Your experience may vary of course, and my recommendation is no guarantee you won't hit a snag (which you can say about any car hire outlet). I've never used Malagacar.com, so can't comment, and I'm sure JoJo's experience is just as valid, perhaps more so as she lives in the area and has more experience with car hire.


----------



## morlandg (Jun 8, 2008)

Joppa said:


> I have had good experience with UK-based broker called Malaga Car Hire | Home (unconnected with JoJo's recommendation), who mainly place business with Niza cars, situated on the roundabout just outside the terminals. Just go to Niza car reps standing with a board as you emerge from customs, take their transfer bus and a car is waiting for you in their depot. Good thing is if you book through Malagacarhire, you agree your price in £, pay with £ cash and there are no extras to pay, such as insurance excess, and fuel is on full/full basis. I've found their price to be very competitive, and car return too was hassle-free, with a minimum of time looking over the car for scratches etc. I'd use them again.
> Your experience may vary of course, and my recommendation is no guarantee you won't hit a snag (which you can say about any car hire outlet). I've never used Malagacar.com, so can't comment, and I'm sure JoJo's experience is just as valid, perhaps more so as she lives in the area and has more experience with car hire.

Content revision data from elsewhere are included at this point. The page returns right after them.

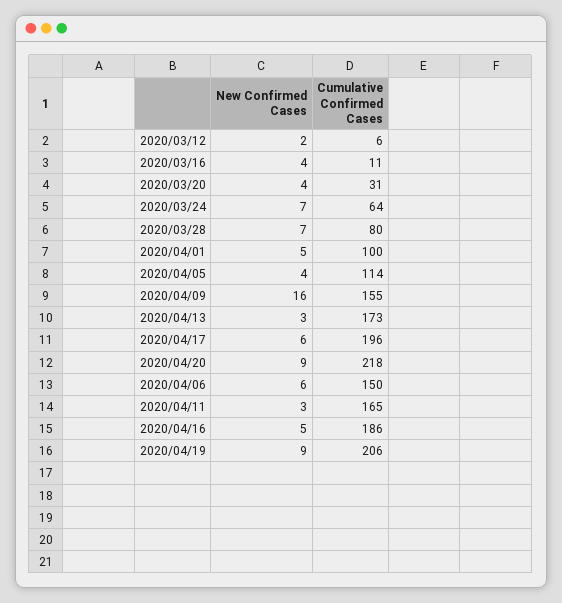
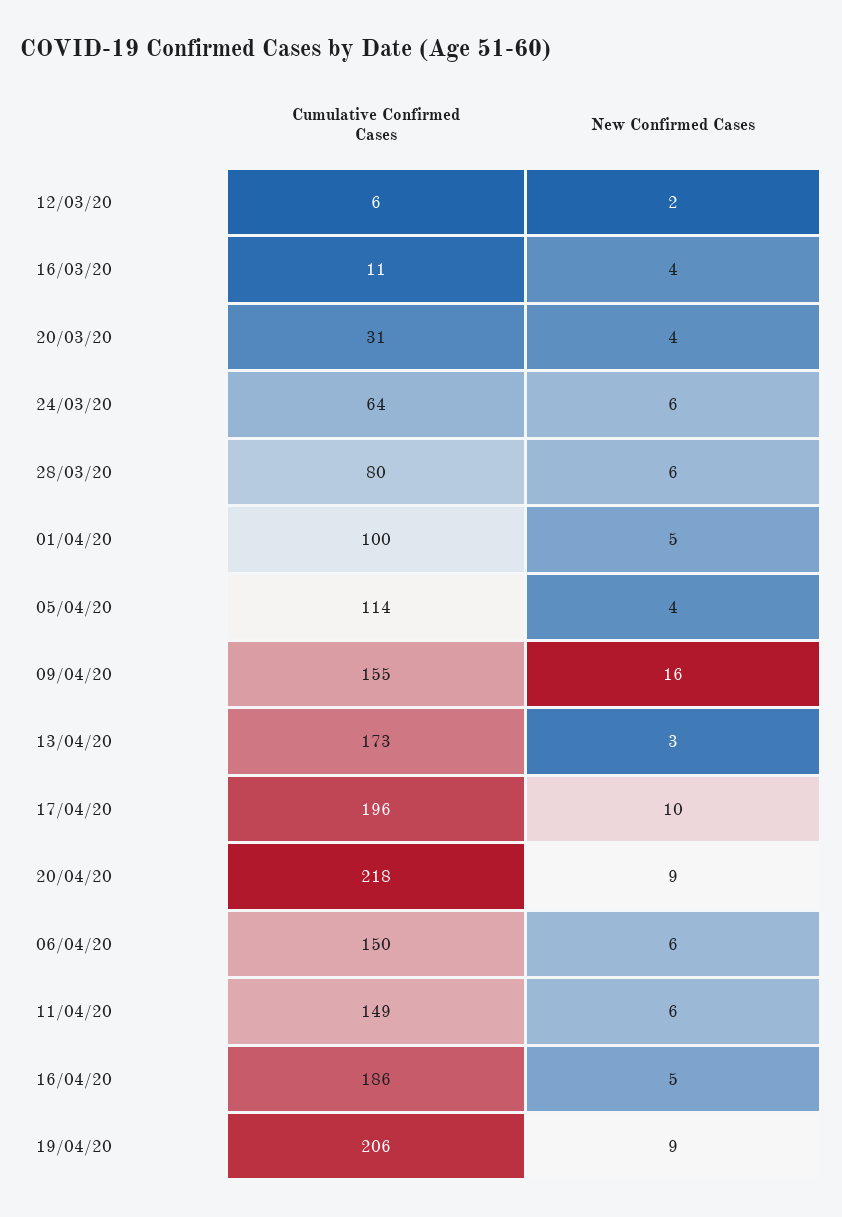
  {
    "New Confirmed Cases": {
      "2020/03/12": 2,
      "2020/03/16": 4,
      "2020/03/20": 4,
-     "2020/03/24": 7,
+     "2020/03/24": 6,
-     "2020/03/28": 7,
+     "2020/03/28": 6,
      "2020/04/01": 5,
      "2020/04/05": 4,
      "2020/04/09": 16,
      "2020/04/13": 3,
-     "2020/04/17": 6,
+     "2020/04/17": 10,
      "2020/04/20": 9,
      "2020/04/06": 6,
-     "2020/04/11": 3,
+     "2020/04/11": 6,
      "2020/04/16": 5,
      "2020/04/19": 9
    },
    "Cumulative Confirmed Cases": {
      "2020/03/12": 6,
      "2020/03/16": 11,
      "2020/03/20": 31,
      "2020/03/24": 64,
      "2020/03/28": 80,
      "2020/04/01": 100,
      "2020/04/05": 114,
      "2020/04/09": 155,
      "2020/04/13": 173,
      "2020/04/17": 196,
      "2020/04/20": 218,
      "2020/04/06": 150,
-     "2020/04/11": 165,
+     "2020/04/11": 149,
      "2020/04/16": 186,
      "2020/04/19": 206
    }
  }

I think you will find this company much cheaper:
economycarhire


----------



## thrax (Nov 13, 2008)

We tend to use Sixt and they are now based inside the airport. However, car hire is not cheap at the moment due to the economic climate meaning none of the companies have been able to obtain money to buy new fleets etc. One thing to look out for from any company is their petrol policy. Some will give you a full tank and charge you for it and tell you to bring it back as close to empty as you can. Others will give you a full tank, not charge you for it but ask that you return the car with a full tank. I have heard of some poeple being charged well over the correct petrol price when they return the car not quite full. We prefer the Sixt method since we rarely travel far enough to have to fill up at all, and when we do we can usually judge how much we will need. It's a personal preference of course but I have often heard folk arguing at the car collection desk when they get the system they didn't want. Best to check in advance.


----------



## morlandg (Jun 8, 2008)

As I said - have a look!


----------



## thrax (Nov 13, 2008)

morlandg said:


> As I said - have a look!


I had a look and they seem very good!!! I may be over in early Feb so I'll give them a go and let folk on here know how they are but their quotes are very competitive. Anybody else know about them?


----------



## Joppa (Sep 7, 2009)

Economycarhire is a broker and cars may be supplied by any number of companies, but normally they use local firms like Crown. So the service you get depends on the supplier, and the contract you sign is also with them, which may differ from the general T&C of Economycarhire. I've heard about people who thought they had excess-free insurance, only to be made to pay a substantial excess for a damage (at fault), and when they complained, the supplier simply pointed to their hire conditions agreed to. During the height of summer, when Málaga and much of Southern Spain suffered from acute hire car shortage, there have been people who'd booked months ago not getting a car, or had to pay more than they thought the'd agreed. Those who'd booked direct appeared to be treated better than those who'd used a broker, but this wasn't apparently the case each time. 
It just shows low price isn't everything; relliability and customer care matter too.


----------